I would advise anyone looking to have a healthier diet to do a weekly grocery shop and plan ahead. I used never do a weekly grocery shop and as a result I was eating a poor diet. I’d often get home late from work and if there was nothing in the house I might have ordered a takeaway or just had a few bowls of cereal. Fill your trolley with as many single ingredient foods as possible when doing your grocery shop and that way less processed foods will end up in there. Whatever goes into your trolley is what is going to be consumed so don’t fool yourself by buying lots of biscuits and cakes “in case someone calls”. There’s nothing wrong with eating biscuits and cakes in moderation. There is a place for everything in our diet. However, I know that I used to fool myself in the past buying huge bars of chocolate and telling myself I’d only eat a few squares. I’d always eat the lot. Make homemade snacks that are equally delicious, more satisfying and contain less sugar, like energy balls or homemade granola that you can have on top of yogurt or homemade flapjacks. 

Cook from scratch as often as you can. Freezing portions of meals is very handy if you’re busy and don’t get home until late in the evenings too. 

Finding an exercise that you enjoy means that you’re more likely to partake in it regularly. It doesn’t have to be the gym  – it might be a team sport or cycling or swimming or dancing. Whatever it is schedule your exercise into your diary as you would any important meeting. 
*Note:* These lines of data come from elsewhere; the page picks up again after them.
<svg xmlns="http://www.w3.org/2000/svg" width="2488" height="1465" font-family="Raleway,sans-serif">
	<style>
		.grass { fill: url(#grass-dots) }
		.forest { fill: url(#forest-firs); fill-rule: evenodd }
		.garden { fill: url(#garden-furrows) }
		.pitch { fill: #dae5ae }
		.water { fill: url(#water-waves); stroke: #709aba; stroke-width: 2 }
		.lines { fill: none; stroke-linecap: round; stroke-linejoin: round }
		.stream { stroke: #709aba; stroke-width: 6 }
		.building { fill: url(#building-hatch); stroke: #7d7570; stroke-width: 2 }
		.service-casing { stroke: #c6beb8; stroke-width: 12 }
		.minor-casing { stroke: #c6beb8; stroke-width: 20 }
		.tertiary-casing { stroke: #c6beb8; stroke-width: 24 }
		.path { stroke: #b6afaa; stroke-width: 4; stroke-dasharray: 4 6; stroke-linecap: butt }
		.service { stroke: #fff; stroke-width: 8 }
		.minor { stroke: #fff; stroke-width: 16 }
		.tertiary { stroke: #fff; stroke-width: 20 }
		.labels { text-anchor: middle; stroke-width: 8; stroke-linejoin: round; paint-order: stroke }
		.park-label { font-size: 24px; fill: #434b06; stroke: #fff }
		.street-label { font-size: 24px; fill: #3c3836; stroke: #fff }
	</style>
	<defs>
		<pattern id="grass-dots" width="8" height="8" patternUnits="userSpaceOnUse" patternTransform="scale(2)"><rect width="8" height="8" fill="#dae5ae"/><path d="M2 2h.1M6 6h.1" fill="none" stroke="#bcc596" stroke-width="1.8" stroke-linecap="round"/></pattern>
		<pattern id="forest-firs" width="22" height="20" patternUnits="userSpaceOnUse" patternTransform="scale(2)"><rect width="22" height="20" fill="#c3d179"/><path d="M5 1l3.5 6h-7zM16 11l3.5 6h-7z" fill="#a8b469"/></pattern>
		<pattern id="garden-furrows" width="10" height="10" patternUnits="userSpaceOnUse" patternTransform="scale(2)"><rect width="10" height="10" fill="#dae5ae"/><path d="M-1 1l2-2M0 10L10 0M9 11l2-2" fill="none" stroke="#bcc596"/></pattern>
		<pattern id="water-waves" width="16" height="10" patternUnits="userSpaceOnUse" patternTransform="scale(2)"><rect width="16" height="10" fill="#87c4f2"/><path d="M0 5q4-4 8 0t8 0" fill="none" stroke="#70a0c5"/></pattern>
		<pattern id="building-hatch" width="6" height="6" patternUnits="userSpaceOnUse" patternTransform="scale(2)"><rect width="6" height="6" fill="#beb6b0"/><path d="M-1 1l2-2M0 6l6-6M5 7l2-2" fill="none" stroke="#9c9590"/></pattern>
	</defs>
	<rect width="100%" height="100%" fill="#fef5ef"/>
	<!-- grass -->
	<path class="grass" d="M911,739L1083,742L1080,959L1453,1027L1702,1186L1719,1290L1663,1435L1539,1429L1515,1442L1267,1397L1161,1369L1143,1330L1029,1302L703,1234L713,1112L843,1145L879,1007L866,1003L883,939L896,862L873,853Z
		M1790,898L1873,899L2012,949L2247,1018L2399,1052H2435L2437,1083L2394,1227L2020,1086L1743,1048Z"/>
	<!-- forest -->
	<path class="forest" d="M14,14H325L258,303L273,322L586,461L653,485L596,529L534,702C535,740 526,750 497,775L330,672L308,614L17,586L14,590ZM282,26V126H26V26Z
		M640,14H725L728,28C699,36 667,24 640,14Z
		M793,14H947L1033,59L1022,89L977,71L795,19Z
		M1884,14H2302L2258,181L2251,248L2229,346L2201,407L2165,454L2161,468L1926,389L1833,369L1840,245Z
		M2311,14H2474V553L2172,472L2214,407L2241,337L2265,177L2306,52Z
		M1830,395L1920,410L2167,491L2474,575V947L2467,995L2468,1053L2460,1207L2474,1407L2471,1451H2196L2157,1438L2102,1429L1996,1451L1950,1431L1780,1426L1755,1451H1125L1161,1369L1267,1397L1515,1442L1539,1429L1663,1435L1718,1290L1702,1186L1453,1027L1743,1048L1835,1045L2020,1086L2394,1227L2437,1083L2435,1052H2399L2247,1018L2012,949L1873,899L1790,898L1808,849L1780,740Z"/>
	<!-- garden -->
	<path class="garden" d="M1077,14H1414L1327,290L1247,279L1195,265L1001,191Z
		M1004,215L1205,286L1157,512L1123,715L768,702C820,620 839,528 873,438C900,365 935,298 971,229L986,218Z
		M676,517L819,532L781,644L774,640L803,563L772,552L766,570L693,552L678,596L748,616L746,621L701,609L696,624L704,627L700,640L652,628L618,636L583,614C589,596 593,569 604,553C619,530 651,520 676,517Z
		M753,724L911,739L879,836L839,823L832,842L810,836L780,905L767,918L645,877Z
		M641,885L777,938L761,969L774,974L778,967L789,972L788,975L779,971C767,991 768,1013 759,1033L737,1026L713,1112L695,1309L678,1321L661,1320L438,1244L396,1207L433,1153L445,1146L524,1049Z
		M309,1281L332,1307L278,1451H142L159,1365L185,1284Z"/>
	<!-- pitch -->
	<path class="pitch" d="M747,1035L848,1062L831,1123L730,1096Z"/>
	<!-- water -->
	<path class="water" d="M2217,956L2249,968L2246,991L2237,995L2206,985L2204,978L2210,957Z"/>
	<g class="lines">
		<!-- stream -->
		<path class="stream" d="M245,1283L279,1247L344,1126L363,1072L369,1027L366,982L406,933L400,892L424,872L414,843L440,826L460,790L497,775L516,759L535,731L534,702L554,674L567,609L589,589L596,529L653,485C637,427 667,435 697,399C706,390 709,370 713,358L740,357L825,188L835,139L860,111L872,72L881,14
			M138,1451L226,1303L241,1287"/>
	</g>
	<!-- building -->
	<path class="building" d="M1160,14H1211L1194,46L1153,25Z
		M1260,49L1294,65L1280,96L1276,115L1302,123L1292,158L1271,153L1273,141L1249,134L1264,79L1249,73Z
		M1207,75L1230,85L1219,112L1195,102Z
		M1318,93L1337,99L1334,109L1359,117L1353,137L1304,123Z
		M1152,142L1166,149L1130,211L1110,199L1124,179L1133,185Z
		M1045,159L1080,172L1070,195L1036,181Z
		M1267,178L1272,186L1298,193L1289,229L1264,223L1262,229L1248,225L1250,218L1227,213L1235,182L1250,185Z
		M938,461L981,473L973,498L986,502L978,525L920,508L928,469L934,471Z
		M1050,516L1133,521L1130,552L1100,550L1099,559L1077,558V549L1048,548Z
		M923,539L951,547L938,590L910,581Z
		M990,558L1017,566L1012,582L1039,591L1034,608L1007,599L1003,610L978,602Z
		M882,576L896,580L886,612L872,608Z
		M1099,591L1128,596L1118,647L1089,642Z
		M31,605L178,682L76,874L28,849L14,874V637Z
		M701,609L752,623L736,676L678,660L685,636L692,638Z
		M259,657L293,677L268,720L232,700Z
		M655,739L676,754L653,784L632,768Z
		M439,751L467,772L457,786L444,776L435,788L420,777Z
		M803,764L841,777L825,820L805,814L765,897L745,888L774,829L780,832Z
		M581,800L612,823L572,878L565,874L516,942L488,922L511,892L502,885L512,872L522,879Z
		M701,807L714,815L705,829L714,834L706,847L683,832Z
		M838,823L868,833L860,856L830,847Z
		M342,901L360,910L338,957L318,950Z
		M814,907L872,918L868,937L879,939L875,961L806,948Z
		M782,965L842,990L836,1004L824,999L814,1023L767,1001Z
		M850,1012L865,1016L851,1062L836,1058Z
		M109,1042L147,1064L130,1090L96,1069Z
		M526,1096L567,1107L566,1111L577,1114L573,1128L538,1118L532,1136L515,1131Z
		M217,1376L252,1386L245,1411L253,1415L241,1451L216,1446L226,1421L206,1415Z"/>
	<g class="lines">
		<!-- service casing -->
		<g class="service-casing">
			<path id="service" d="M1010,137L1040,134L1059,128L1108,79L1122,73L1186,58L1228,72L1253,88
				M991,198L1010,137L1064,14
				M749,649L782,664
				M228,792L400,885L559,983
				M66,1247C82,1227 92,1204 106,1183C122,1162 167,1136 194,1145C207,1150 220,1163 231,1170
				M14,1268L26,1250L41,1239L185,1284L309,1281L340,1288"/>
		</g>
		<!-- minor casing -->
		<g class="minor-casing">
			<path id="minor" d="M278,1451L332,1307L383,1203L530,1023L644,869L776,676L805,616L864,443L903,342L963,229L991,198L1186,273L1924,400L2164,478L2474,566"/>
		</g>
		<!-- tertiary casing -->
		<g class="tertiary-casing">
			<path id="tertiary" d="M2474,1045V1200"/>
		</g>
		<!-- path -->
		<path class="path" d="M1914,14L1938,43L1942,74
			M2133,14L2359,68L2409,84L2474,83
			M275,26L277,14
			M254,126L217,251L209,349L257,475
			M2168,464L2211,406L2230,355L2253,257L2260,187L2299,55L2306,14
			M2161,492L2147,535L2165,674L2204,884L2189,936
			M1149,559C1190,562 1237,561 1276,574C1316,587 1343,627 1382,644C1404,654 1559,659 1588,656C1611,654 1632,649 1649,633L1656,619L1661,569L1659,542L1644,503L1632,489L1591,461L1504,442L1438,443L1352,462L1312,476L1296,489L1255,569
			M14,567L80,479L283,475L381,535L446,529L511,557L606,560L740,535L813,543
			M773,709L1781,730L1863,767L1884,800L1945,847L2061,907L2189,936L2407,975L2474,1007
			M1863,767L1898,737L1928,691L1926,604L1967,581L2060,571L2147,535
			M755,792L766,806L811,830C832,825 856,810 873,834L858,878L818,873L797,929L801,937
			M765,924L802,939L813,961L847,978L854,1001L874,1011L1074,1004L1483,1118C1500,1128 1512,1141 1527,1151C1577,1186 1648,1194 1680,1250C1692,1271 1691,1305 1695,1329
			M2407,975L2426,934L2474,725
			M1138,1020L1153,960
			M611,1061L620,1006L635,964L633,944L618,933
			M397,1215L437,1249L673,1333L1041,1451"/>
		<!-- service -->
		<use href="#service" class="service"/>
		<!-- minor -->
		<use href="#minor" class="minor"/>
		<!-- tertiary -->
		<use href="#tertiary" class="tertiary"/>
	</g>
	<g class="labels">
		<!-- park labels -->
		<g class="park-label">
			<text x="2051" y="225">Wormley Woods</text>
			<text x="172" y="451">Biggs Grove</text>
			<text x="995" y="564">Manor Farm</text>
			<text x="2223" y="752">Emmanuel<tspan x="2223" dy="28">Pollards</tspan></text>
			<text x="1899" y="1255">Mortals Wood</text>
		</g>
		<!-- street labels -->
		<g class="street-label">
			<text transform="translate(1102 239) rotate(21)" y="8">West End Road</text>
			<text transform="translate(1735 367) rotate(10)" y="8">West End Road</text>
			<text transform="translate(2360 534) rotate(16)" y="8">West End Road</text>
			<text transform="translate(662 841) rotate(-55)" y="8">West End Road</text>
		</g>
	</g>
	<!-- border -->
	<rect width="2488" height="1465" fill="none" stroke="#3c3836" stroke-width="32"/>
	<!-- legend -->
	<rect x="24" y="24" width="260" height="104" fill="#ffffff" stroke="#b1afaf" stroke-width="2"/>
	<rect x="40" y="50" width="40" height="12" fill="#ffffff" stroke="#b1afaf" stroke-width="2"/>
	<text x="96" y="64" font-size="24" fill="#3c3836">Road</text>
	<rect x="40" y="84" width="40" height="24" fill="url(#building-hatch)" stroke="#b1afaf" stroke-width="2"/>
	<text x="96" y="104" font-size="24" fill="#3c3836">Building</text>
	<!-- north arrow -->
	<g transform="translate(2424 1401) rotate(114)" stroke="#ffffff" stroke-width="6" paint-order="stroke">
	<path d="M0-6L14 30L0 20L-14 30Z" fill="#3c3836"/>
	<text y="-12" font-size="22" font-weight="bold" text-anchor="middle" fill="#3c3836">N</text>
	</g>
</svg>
I would also say that it’s important to find a way to unwind. Think about the things that bring you joy – it could be baking or gardening or colouring or photography – whatever brings you joy and gets you into that flow state. Try to do more of that. 

Lastly, I believe that connections we make on social media are no replacement for face to face human interaction. If you find that your weekends just pass by and you often don’t meet up with people, start looking at your calendar and get in touch with friends and family and arrange to go on days out or simply for a walk or a coffee. We are social beings and human connection is more important than we might think.